Task details:
Your answer must be an exact copy of the records below, minus the pictures.

(Beginning of The data)

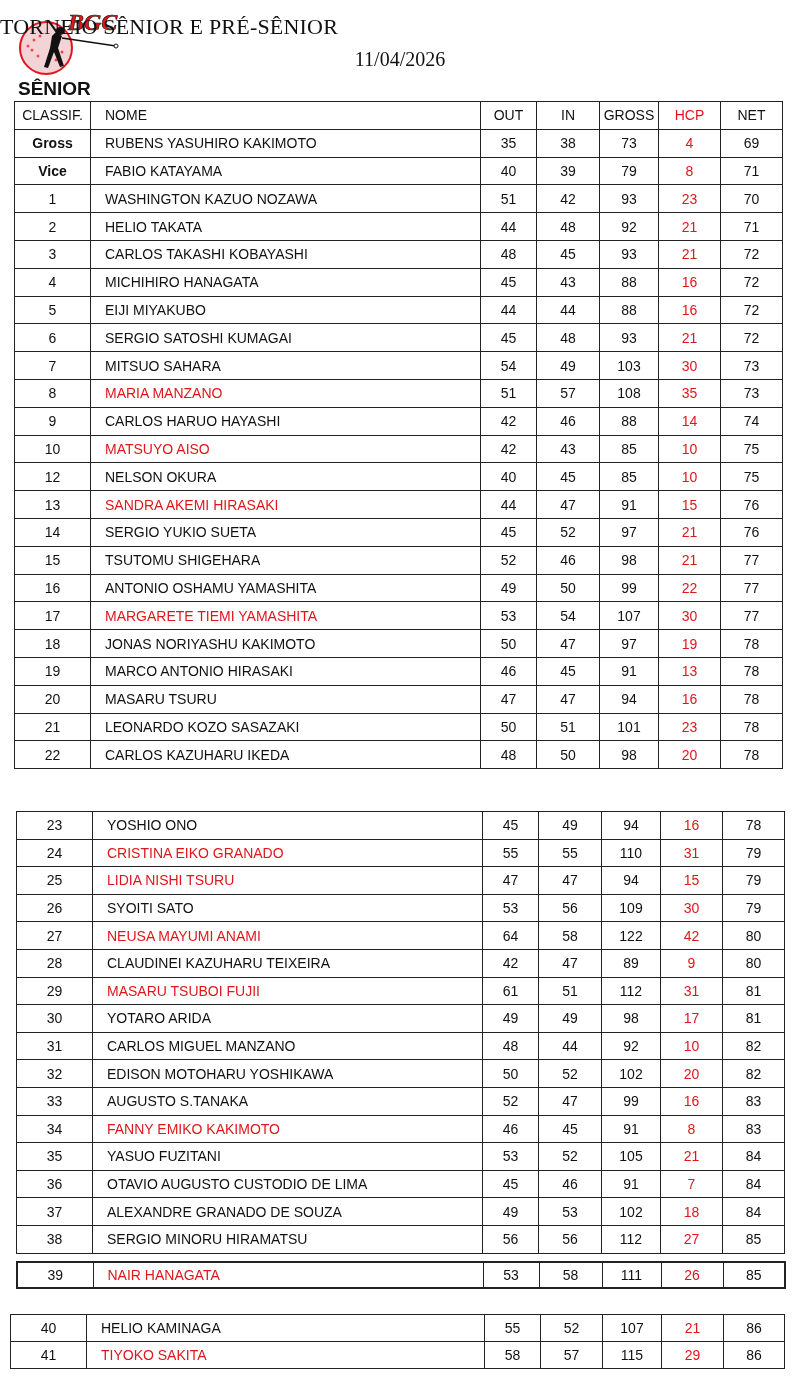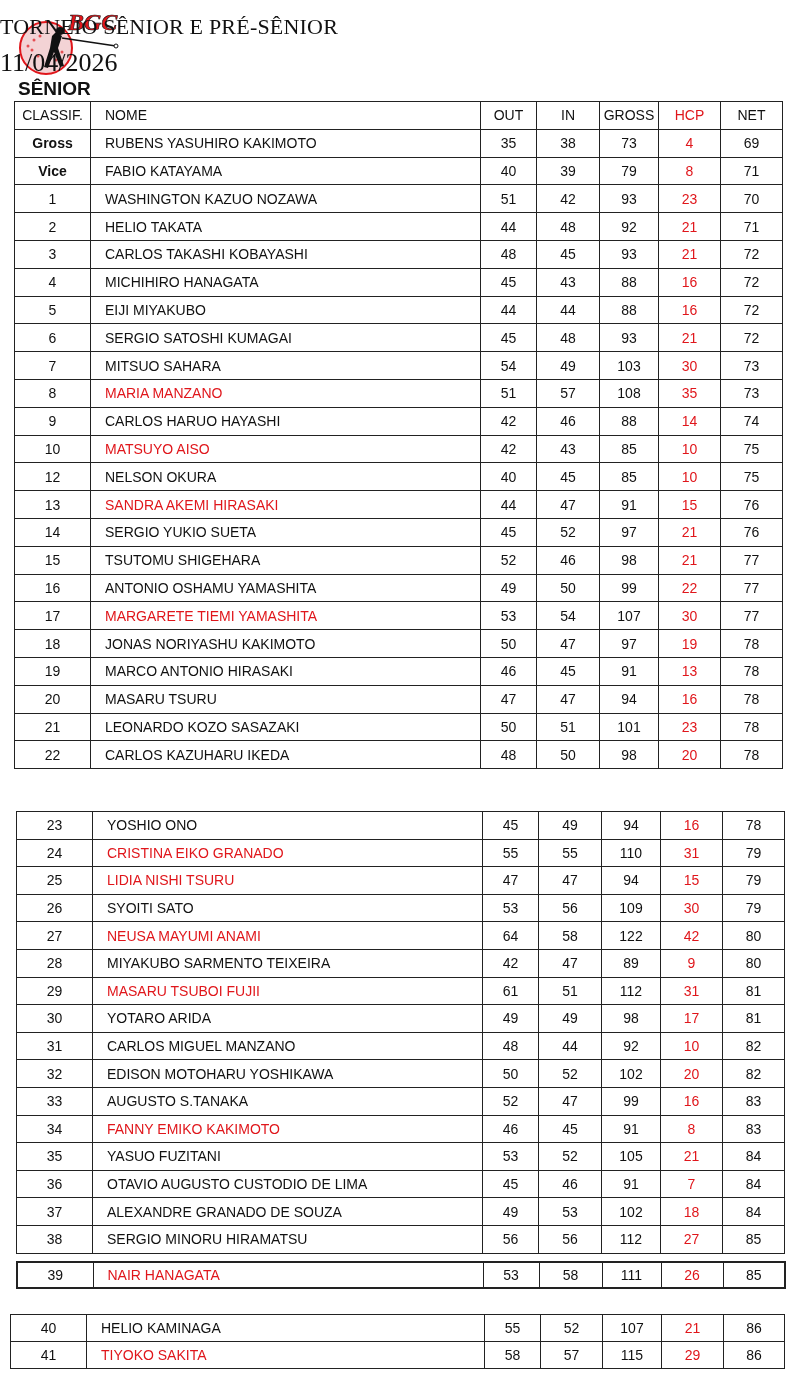"11/04/2026" .date { font-size: 26px -> 20px; text-align: left -> center }
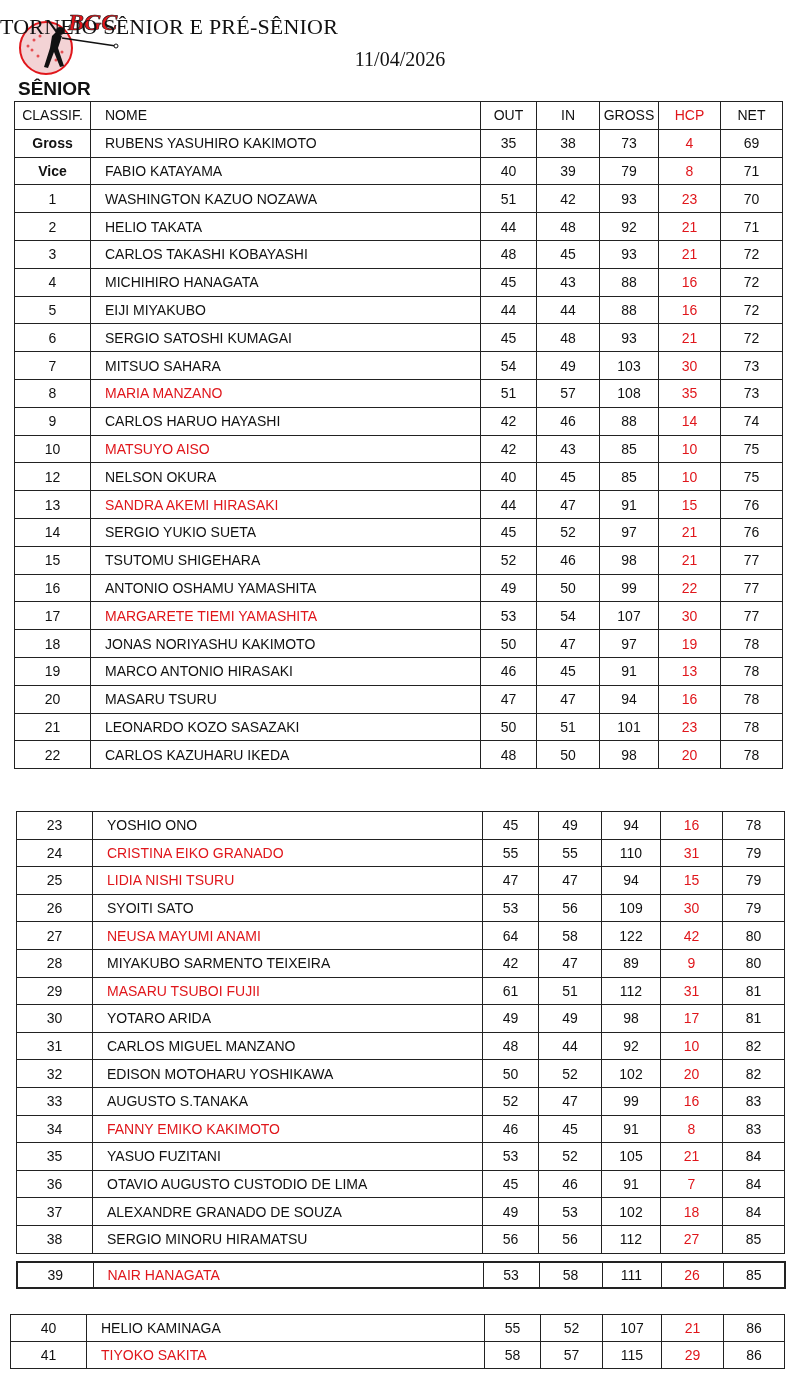"MIYAKUBO SARMENTO TEIXEIRA" td.name { text: MIYAKUBO SARMENTO -> CLAUDINEI KAZUHARU }
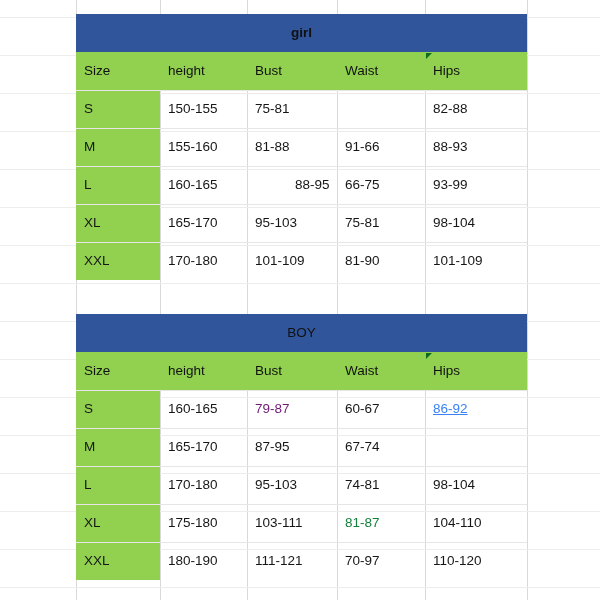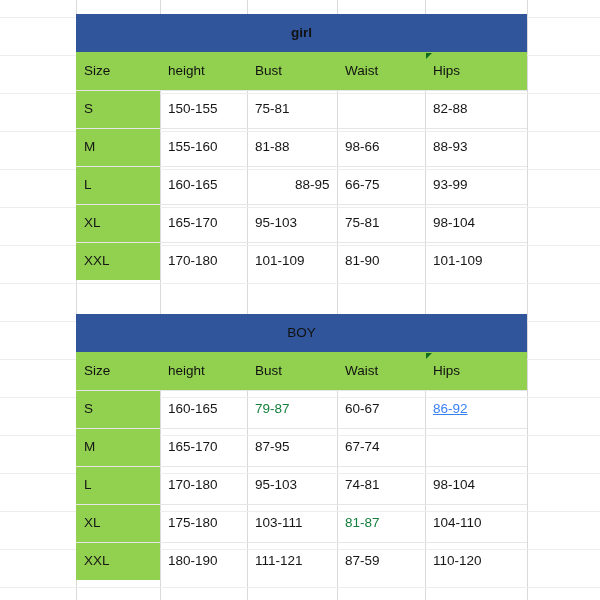"98-66" div.cell { text: 98-66 -> 91-66 }
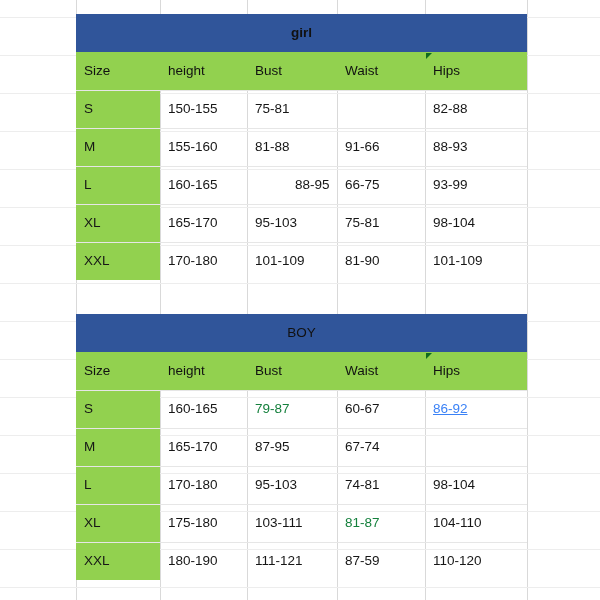"79-87" div.cell { color: #15803d -> #701a75 }
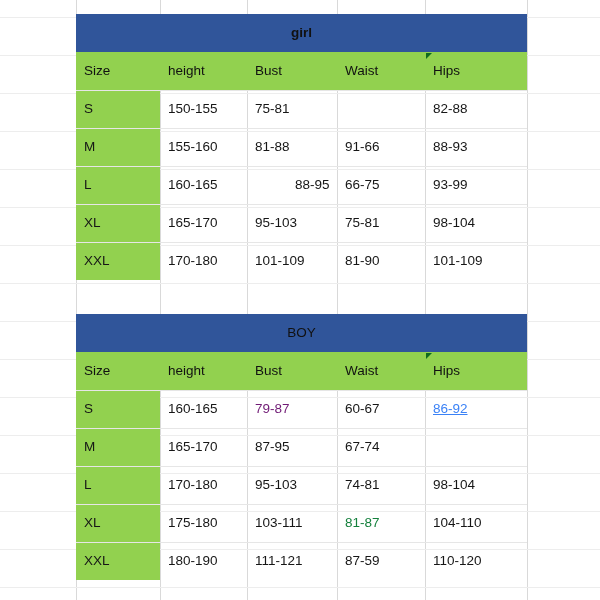"87-59" div.cell { text: 87-59 -> 70-97 }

(End of The data)

Reply:
"11/04/2026" .date { font-size: 26px -> 20px; text-align: left -> center }
"MIYAKUBO SARMENTO TEIXEIRA" td.name { text: MIYAKUBO SARMENTO -> CLAUDINEI KAZUHARU }
"98-66" div.cell { text: 98-66 -> 91-66 }
"79-87" div.cell { color: #15803d -> #701a75 }
"87-59" div.cell { text: 87-59 -> 70-97 }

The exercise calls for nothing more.